<<<<
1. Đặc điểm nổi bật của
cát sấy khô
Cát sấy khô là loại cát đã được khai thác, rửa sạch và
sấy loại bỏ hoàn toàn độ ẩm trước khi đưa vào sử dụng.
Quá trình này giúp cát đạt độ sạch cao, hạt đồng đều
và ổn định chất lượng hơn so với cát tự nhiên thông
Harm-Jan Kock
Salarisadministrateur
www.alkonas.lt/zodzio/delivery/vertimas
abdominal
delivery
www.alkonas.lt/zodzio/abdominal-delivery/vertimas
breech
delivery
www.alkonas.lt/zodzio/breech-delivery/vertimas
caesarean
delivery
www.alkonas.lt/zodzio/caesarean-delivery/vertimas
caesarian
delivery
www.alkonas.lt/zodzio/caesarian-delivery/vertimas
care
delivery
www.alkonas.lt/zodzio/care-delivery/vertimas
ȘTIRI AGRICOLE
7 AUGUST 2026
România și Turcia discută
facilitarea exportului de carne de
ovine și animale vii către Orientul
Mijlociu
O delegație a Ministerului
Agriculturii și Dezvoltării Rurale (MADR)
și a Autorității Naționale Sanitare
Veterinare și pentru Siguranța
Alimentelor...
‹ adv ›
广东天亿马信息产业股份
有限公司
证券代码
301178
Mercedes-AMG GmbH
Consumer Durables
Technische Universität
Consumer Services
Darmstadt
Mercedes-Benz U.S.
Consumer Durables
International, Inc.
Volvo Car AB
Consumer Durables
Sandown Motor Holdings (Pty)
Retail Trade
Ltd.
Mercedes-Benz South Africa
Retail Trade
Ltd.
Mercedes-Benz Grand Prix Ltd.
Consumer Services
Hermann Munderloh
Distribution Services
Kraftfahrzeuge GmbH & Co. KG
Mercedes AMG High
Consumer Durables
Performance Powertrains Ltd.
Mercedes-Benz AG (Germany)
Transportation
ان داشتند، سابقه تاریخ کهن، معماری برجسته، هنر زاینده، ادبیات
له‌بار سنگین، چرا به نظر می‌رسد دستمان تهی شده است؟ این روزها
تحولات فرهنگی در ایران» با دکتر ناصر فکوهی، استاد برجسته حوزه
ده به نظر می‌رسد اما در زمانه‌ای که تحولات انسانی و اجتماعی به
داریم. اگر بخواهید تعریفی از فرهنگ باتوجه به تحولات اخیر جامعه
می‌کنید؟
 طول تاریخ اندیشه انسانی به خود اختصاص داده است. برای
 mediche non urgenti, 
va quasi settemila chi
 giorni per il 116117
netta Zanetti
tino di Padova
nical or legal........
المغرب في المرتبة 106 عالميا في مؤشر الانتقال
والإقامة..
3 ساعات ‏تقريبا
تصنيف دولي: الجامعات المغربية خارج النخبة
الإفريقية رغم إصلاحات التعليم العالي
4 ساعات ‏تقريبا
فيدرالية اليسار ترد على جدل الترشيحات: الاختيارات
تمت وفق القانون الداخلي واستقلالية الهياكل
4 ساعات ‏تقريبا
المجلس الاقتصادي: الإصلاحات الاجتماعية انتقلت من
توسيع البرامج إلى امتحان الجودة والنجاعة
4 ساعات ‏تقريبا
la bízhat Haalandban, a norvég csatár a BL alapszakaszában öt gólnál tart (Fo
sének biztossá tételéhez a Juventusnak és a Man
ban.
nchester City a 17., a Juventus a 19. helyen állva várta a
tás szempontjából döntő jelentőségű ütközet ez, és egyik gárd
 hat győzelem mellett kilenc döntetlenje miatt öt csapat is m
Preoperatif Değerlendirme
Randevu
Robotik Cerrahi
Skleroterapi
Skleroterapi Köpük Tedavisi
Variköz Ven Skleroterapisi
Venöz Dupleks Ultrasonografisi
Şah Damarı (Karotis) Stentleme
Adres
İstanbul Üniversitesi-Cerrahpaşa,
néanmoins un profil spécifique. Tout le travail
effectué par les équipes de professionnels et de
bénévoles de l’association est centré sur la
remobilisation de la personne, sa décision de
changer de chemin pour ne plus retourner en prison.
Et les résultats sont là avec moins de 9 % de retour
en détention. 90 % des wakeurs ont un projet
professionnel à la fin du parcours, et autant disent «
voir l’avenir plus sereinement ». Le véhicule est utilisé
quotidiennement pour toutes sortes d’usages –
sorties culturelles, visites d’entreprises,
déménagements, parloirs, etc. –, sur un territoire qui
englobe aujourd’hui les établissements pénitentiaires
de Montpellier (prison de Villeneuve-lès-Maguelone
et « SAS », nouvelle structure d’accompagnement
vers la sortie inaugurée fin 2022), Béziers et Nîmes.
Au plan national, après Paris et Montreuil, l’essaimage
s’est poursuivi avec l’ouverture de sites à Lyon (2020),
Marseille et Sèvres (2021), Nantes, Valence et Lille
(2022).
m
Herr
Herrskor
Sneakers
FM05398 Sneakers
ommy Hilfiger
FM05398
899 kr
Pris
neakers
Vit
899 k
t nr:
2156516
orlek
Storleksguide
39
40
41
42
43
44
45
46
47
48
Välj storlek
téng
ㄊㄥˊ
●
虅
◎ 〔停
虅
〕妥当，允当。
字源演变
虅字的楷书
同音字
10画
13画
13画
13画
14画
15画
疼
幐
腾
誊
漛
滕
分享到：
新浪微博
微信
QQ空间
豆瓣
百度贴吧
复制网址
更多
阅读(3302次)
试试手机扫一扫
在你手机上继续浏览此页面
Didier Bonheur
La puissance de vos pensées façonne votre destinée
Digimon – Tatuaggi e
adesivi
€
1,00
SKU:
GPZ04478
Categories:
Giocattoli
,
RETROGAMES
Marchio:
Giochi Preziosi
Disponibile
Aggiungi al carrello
>>>>
== WHAT THE EXERCISE ASKS ==
Extract the text from the listing above, reproducing every line word for word and in its original order.

== TASK SOLUTION ==
1. Đặc điểm nổi bật của
cát sấy khô
Cát sấy khô là loại cát đã được khai thác, rửa sạch và
sấy loại bỏ hoàn toàn độ ẩm trước khi đưa vào sử dụng.
Quá trình này giúp cát đạt độ sạch cao, hạt đồng đều
và ổn định chất lượng hơn so với cát tự nhiên thông
Harm-Jan Kock
Salarisadministrateur
www.alkonas.lt/zodzio/delivery/vertimas
abdominal
delivery
www.alkonas.lt/zodzio/abdominal-delivery/vertimas
breech
delivery
www.alkonas.lt/zodzio/breech-delivery/vertimas
caesarean
delivery
www.alkonas.lt/zodzio/caesarean-delivery/vertimas
caesarian
delivery
www.alkonas.lt/zodzio/caesarian-delivery/vertimas
care
delivery
www.alkonas.lt/zodzio/care-delivery/vertimas
ȘTIRI AGRICOLE
7 AUGUST 2026
România și Turcia discută
facilitarea exportului de carne de
ovine și animale vii către Orientul
Mijlociu
O delegație a Ministerului
Agriculturii și Dezvoltării Rurale (MADR)
și a Autorității Naționale Sanitare
Veterinare și pentru Siguranța
Alimentelor...
‹ adv ›
广东天亿马信息产业股份
有限公司
证券代码
301178
Mercedes-AMG GmbH
Consumer Durables
Technische Universität
Consumer Services
Darmstadt
Mercedes-Benz U.S.
Consumer Durables
International, Inc.
Volvo Car AB
Consumer Durables
Sandown Motor Holdings (Pty)
Retail Trade
Ltd.
Mercedes-Benz South Africa
Retail Trade
Ltd.
Mercedes-Benz Grand Prix Ltd.
Consumer Services
Hermann Munderloh
Distribution Services
Kraftfahrzeuge GmbH & Co. KG
Mercedes AMG High
Consumer Durables
Performance Powertrains Ltd.
Mercedes-Benz AG (Germany)
Transportation
ان داشتند، سابقه تاریخ کهن، معماری برجسته، هنر زاینده، ادبیات
له‌بار سنگین، چرا به نظر می‌رسد دستمان تهی شده است؟ این روزها
تحولات فرهنگی در ایران» با دکتر ناصر فکوهی، استاد برجسته حوزه
ده به نظر می‌رسد اما در زمانه‌ای که تحولات انسانی و اجتماعی به
داریم. اگر بخواهید تعریفی از فرهنگ باتوجه به تحولات اخیر جامعه
می‌کنید؟
 طول تاریخ اندیشه انسانی به خود اختصاص داده است. برای
 mediche non urgenti, 
va quasi settemila chi
 giorni per il 116117
netta Zanetti
tino di Padova
nical or legal........
المغرب في المرتبة 106 عالميا في مؤشر الانتقال
والإقامة..
3 ساعات ‏تقريبا
تصنيف دولي: الجامعات المغربية خارج النخبة
الإفريقية رغم إصلاحات التعليم العالي
4 ساعات ‏تقريبا
فيدرالية اليسار ترد على جدل الترشيحات: الاختيارات
تمت وفق القانون الداخلي واستقلالية الهياكل
4 ساعات ‏تقريبا
المجلس الاقتصادي: الإصلاحات الاجتماعية انتقلت من
توسيع البرامج إلى امتحان الجودة والنجاعة
4 ساعات ‏تقريبا
la bízhat Haalandban, a norvég csatár a BL alapszakaszában öt gólnál tart (Fo
sének biztossá tételéhez a Juventusnak és a Man
ban.
nchester City a 17., a Juventus a 19. helyen állva várta a
tás szempontjából döntő jelentőségű ütközet ez, és egyik gárd
 hat győzelem mellett kilenc döntetlenje miatt öt csapat is m
Preoperatif Değerlendirme
Randevu
Robotik Cerrahi
Skleroterapi
Skleroterapi Köpük Tedavisi
Variköz Ven Skleroterapisi
Venöz Dupleks Ultrasonografisi
Şah Damarı (Karotis) Stentleme
Adres
İstanbul Üniversitesi-Cerrahpaşa,
néanmoins un profil spécifique. Tout le travail
effectué par les équipes de professionnels et de
bénévoles de l’association est centré sur la
remobilisation de la personne, sa décision de
changer de chemin pour ne plus retourner en prison.
Et les résultats sont là avec moins de 9 % de retour
en détention. 90 % des wakeurs ont un projet
professionnel à la fin du parcours, et autant disent «
voir l’avenir plus sereinement ». Le véhicule est utilisé
quotidiennement pour toutes sortes d’usages –
sorties culturelles, visites d’entreprises,
déménagements, parloirs, etc. –, sur un territoire qui
englobe aujourd’hui les établissements pénitentiaires
de Montpellier (prison de Villeneuve-lès-Maguelone
et « SAS », nouvelle structure d’accompagnement
vers la sortie inaugurée fin 2022), Béziers et Nîmes.
Au plan national, après Paris et Montreuil, l’essaimage
s’est poursuivi avec l’ouverture de sites à Lyon (2020),
Marseille et Sèvres (2021), Nantes, Valence et Lille
(2022).
m
Herr
Herrskor
Sneakers
FM05398 Sneakers
ommy Hilfiger
FM05398
899 kr
Pris
neakers
Vit
899 k
t nr:
2156516
orlek
Storleksguide
39
40
41
42
43
44
45
46
47
48
Välj storlek
téng
ㄊㄥˊ
●
虅
◎ 〔停
虅
〕妥当，允当。
字源演变
虅字的楷书
同音字
10画
13画
13画
13画
14画
15画
疼
幐
腾
誊
漛
滕
分享到：
新浪微博
微信
QQ空间
豆瓣
百度贴吧
复制网址
更多
阅读(3302次)
试试手机扫一扫
在你手机上继续浏览此页面
Didier Bonheur
La puissance de vos pensées façonne votre destinée
Digimon – Tatuaggi e
adesivi
€
1,00
SKU:
GPZ04478
Categories:
Giocattoli
,
RETROGAMES
Marchio:
Giochi Preziosi
Disponibile
Aggiungi al carrello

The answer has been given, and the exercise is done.